Your Credit Score Is Your GPA for Life


I vividly remember my school days. It was a time when my parents relentlessly reviewed my homework, tests, and report cards, and then would admonish me if my grades didn’t measure up. It was a mandate that I fully commit to management of my GPA–and in my parent’s West Indian household, a solid “B” was barely making due. Their philosophy was achieving great grades was a ticket to a better life: the nation’s top colleges, elite graduate schools, and a high-paying job to launch a lucrative career.

Even though education remains a vital factor in securing a life filled with options, there’s another measure that’s equally crucial: your credit score.
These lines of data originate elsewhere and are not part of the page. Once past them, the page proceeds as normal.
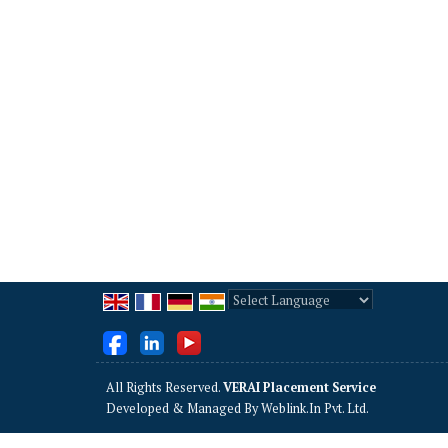
Powered by
Translate
All Rights Reserved.
VERAI Placement Service
Developed & Managed By
Weblink.In Pvt. Ltd.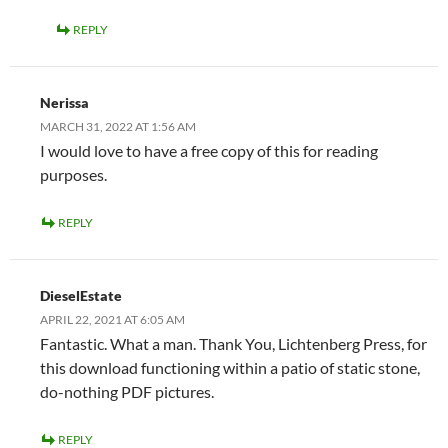
REPLY
Nerissa
MARCH 31, 2022 AT 1:56 AM
I would love to have a free copy of this for reading
purposes.
REPLY
DieselEstate
APRIL 22, 2021 AT 6:05 AM
Fantastic. What a man. Thank You, Lichtenberg Press, for
this download functioning within a patio of static stone,
do-nothing PDF pictures.
REPLY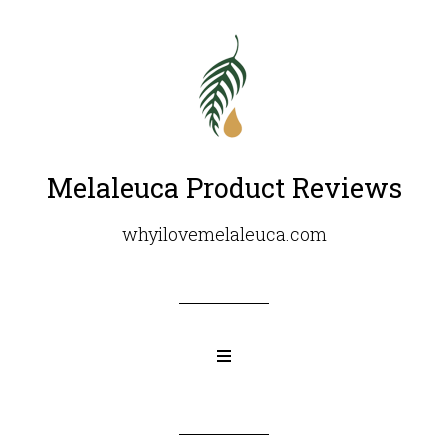
Melaleuca Product Reviews
whyilovemelaleuca.com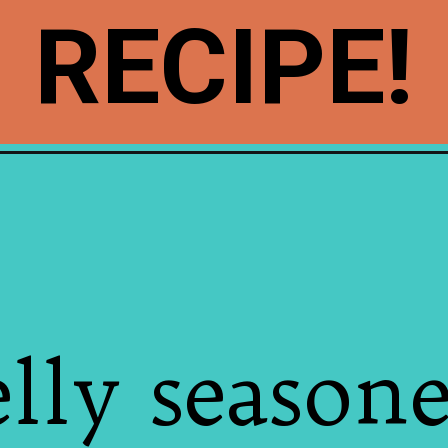
RECIPE!
elly season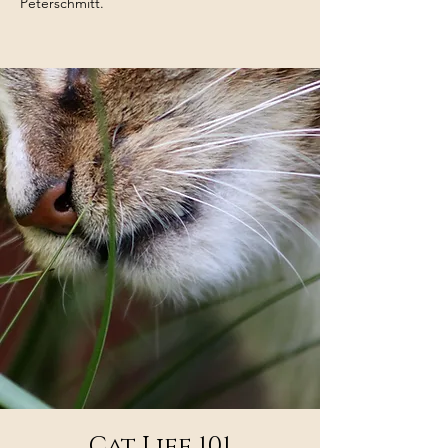
Peterschmitt.
Cat Life 101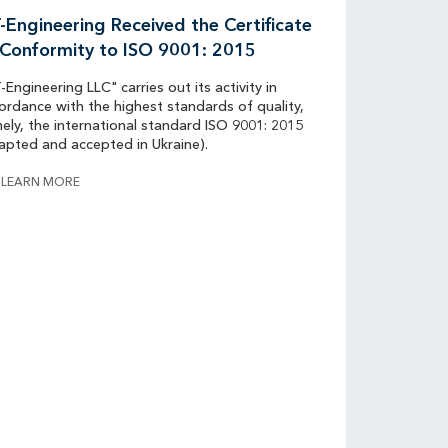
-Engineering Received the Certificate
 Conformity to ISO 9001: 2015
-Engineering LLC" carries out its activity in
ordance with the highest standards of quality,
ely, the international standard ISO 9001: 2015
apted and accepted in Ukraine).
LEARN MORE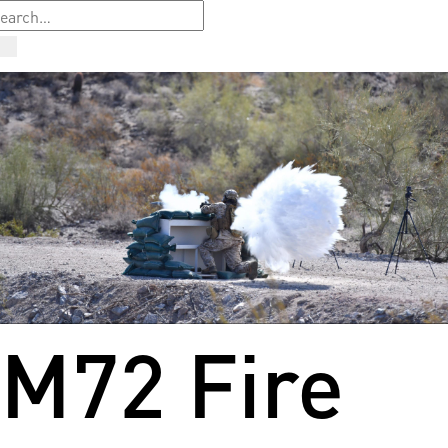
M72 Fire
Having a poor credit score can severely limit or eliminate your access to virtually every aspect of the American dream, including purchasing the home you want, renting a decent apartment, buying a car, gaining a promotion, or securing a job. According to the Society for Human Resources Management, nearly 60% of employers use credit checks as part of the screening process for job applicants. In a prospective employer’s mind, bad credit equals questionable integrity. (From a range of 300 to 850, an excellent credit score is 750 or higher, good is 680 to 740, fair is among the lower 600s, and anything lower is considered subprime.) It’s possible that an individual with a criminal record and a credit score of, say, 720 could have greater financial freedom than a person with a clean slate and bad credit.
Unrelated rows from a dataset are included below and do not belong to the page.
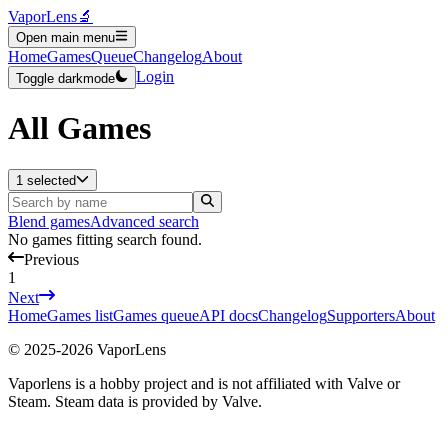
VaporLens
🔬
Open main menu
Home
Games
Queue
Changelog
About
Login
Toggle darkmode
All Games
1 selected
Blend games
Advanced search
No games fitting search found.
Previous
1
Next
Home
Games list
Games queue
API docs
Changelog
Supporters
About
© 2025-
2026
VaporLens
Vaporlens is a hobby project and is not affiliated with Valve or
Steam. Steam data is provided by Valve.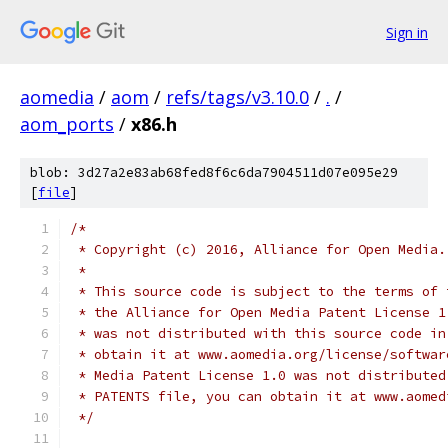
Sign in
aomedia
/
aom
/
refs/tags/v3.10.0
/
.
/
aom_ports
/
x86.h
blob: 3d27a2e83ab68fed8f6c6da7904511d07e095e29
[
file
]
/*
 * Copyright (c) 2016, Alliance for Open Media.
 *
 * This source code is subject to the terms of 
 * the Alliance for Open Media Patent License 1
 * was not distributed with this source code in
 * obtain it at www.aomedia.org/license/softwar
 * Media Patent License 1.0 was not distributed
 * PATENTS file, you can obtain it at www.aomed
 */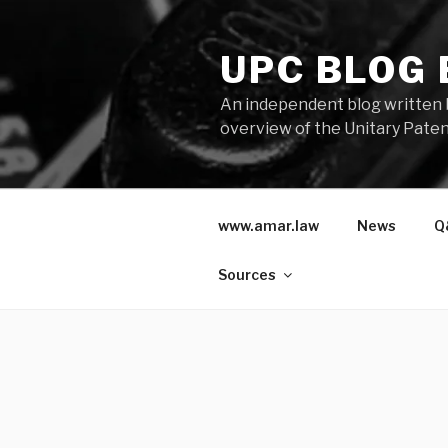
Skip
to
UPC BLOG
content
An independent blog written 
overview of the Unitary Paten
www.amar.law
News
Q
Sources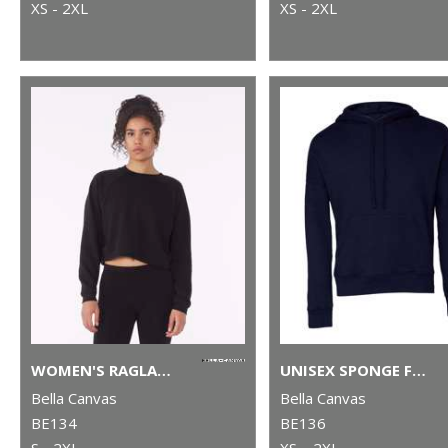
XS - 2XL
XS - 2XL
WOMEN'S RAGLAN PULLOVER FLEECE
UNISEX SPONGE FLEECE PULLOVER DTM HOODIE
Bella Canvas
Bella Canvas
BE134
BE136
S - 2XL
XS – 2XL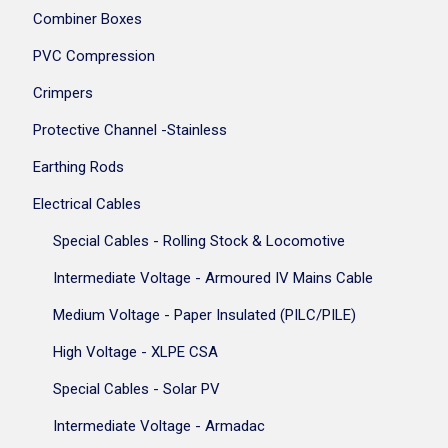
Combiner Boxes
PVC Compression
Crimpers
Protective Channel -Stainless
Earthing Rods
Electrical Cables
Special Cables - Rolling Stock & Locomotive
Intermediate Voltage - Armoured IV Mains Cable
Medium Voltage - Paper Insulated (PILC/PILE)
High Voltage - XLPE CSA
Special Cables - Solar PV
Intermediate Voltage - Armadac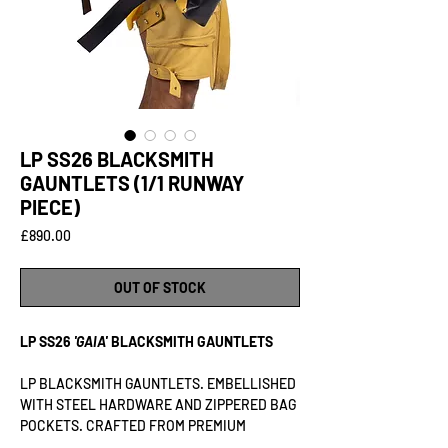
LP SS26 BLACKSMITH
GAUNTLETS (1/1 RUNWAY
PIECE)
Price
£890.00
OUT OF STOCK
LP SS26
'GAIA'
BLACKSMITH GAUNTLETS
LP BLACKSMITH GAUNTLETS. EMBELLISHED
WITH STEEL HARDWARE AND ZIPPERED BAG
POCKETS. CRAFTED FROM PREMIUM
VEGETABLE-TANNED LAMB LEATHER.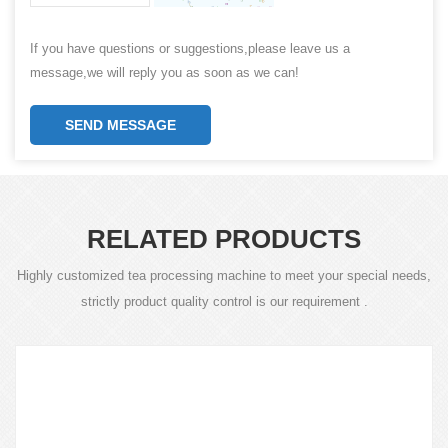
If you have questions or suggestions,please leave us a
message,we will reply you as soon as we can!
SEND MESSAGE
RELATED PRODUCTS
Highly customized tea processing machine to meet your special needs,
strictly product quality control is our requirement .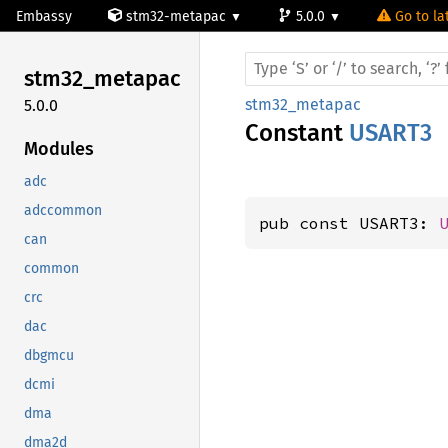
Embassy
stm32-metapac
5.0.0
Go to la
stm32_
metapac
stm32_metapac
5.0.0
Constant
USART3
Modules
adc
adccommon
pub const USART3: 
can
common
crc
dac
dbgmcu
dcmi
dma
dma2d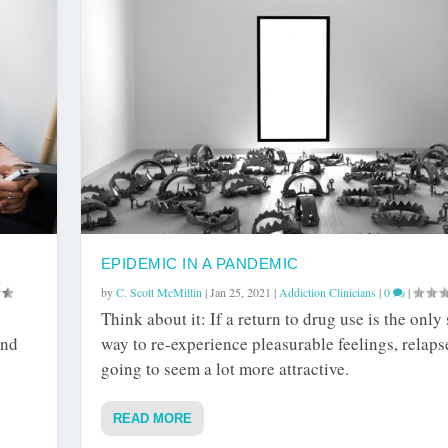
EPIDEMIC IN A PANDEMIC
by
C. Scott McMillin
|
Jan 25, 2021
|
Addiction Clinicians
|
0
|
Think about it: If a return to drug use is the only
and
way to re-experience pleasurable feelings, relapse
going to seem a lot more attractive.
READ MORE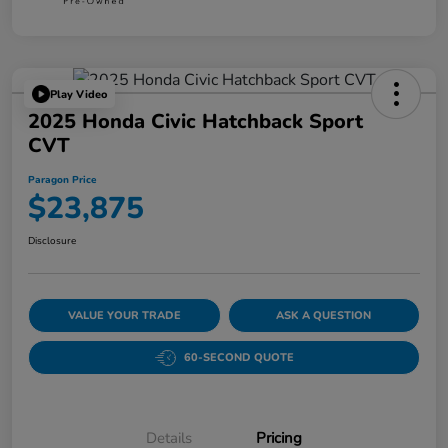
Play Video
2025 Honda Civic Hatchback Sport
CVT
Paragon Price
$23,875
Disclosure
VALUE YOUR TRADE
ASK A QUESTION
60-SECOND QUOTE
Details
Pricing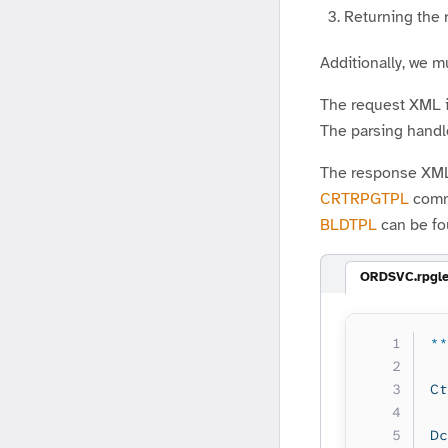
Returning the
Additionally, we 
The request XML is
The parsing handle
The response XML 
CRTRPGTPL
comma
BLDTPL
can be fo
ORDSVC.rpgl
**
Ct
Dc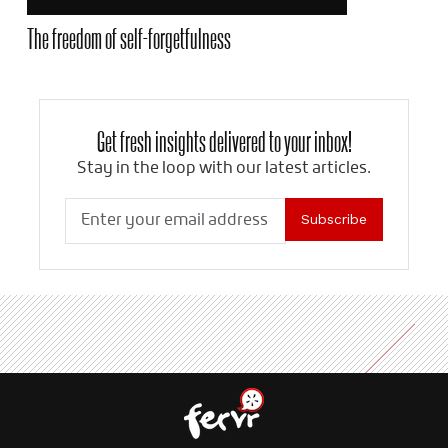
The freedom of self-forgetfulness
Get fresh insights delivered to your inbox!
Stay in the loop with our latest articles.
Subscribe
Your credit score represents the GPA for your life. A bad score is like a heavy piece of luggage that weighs you down, keeping a slew of opportunities out of reach. If by chance you’re able to engage in major financial transactions or high-ticket purchases, expect to be slammed with obscene interest rates and unnecessary fees, become prey to predatory lending, or have to use cash as collateral. To make my point, I will share a real-life situation in which I witnessed a woman check into a luxury hotel during a conference using a debit card. Instead of just taking an imprint of her plastic as it would have done with a credit card, the hotel placed a hold on the available balance for the entire estimated bill as protection against the woman overspending during her stay. As a result, the hotel held $1,500 of her cash, and she did not have immediate access to her own money.

African Americans continue to be the group disproportionately affected by credit mismanagement. Even during boom times, we had lower credit scores than our white counterparts. According to a recent Washington Post article, data collected by the Federal Reserve in 2003 revealed that less than 25% of African Americans held prime credit scores versus roughly 65% of whites.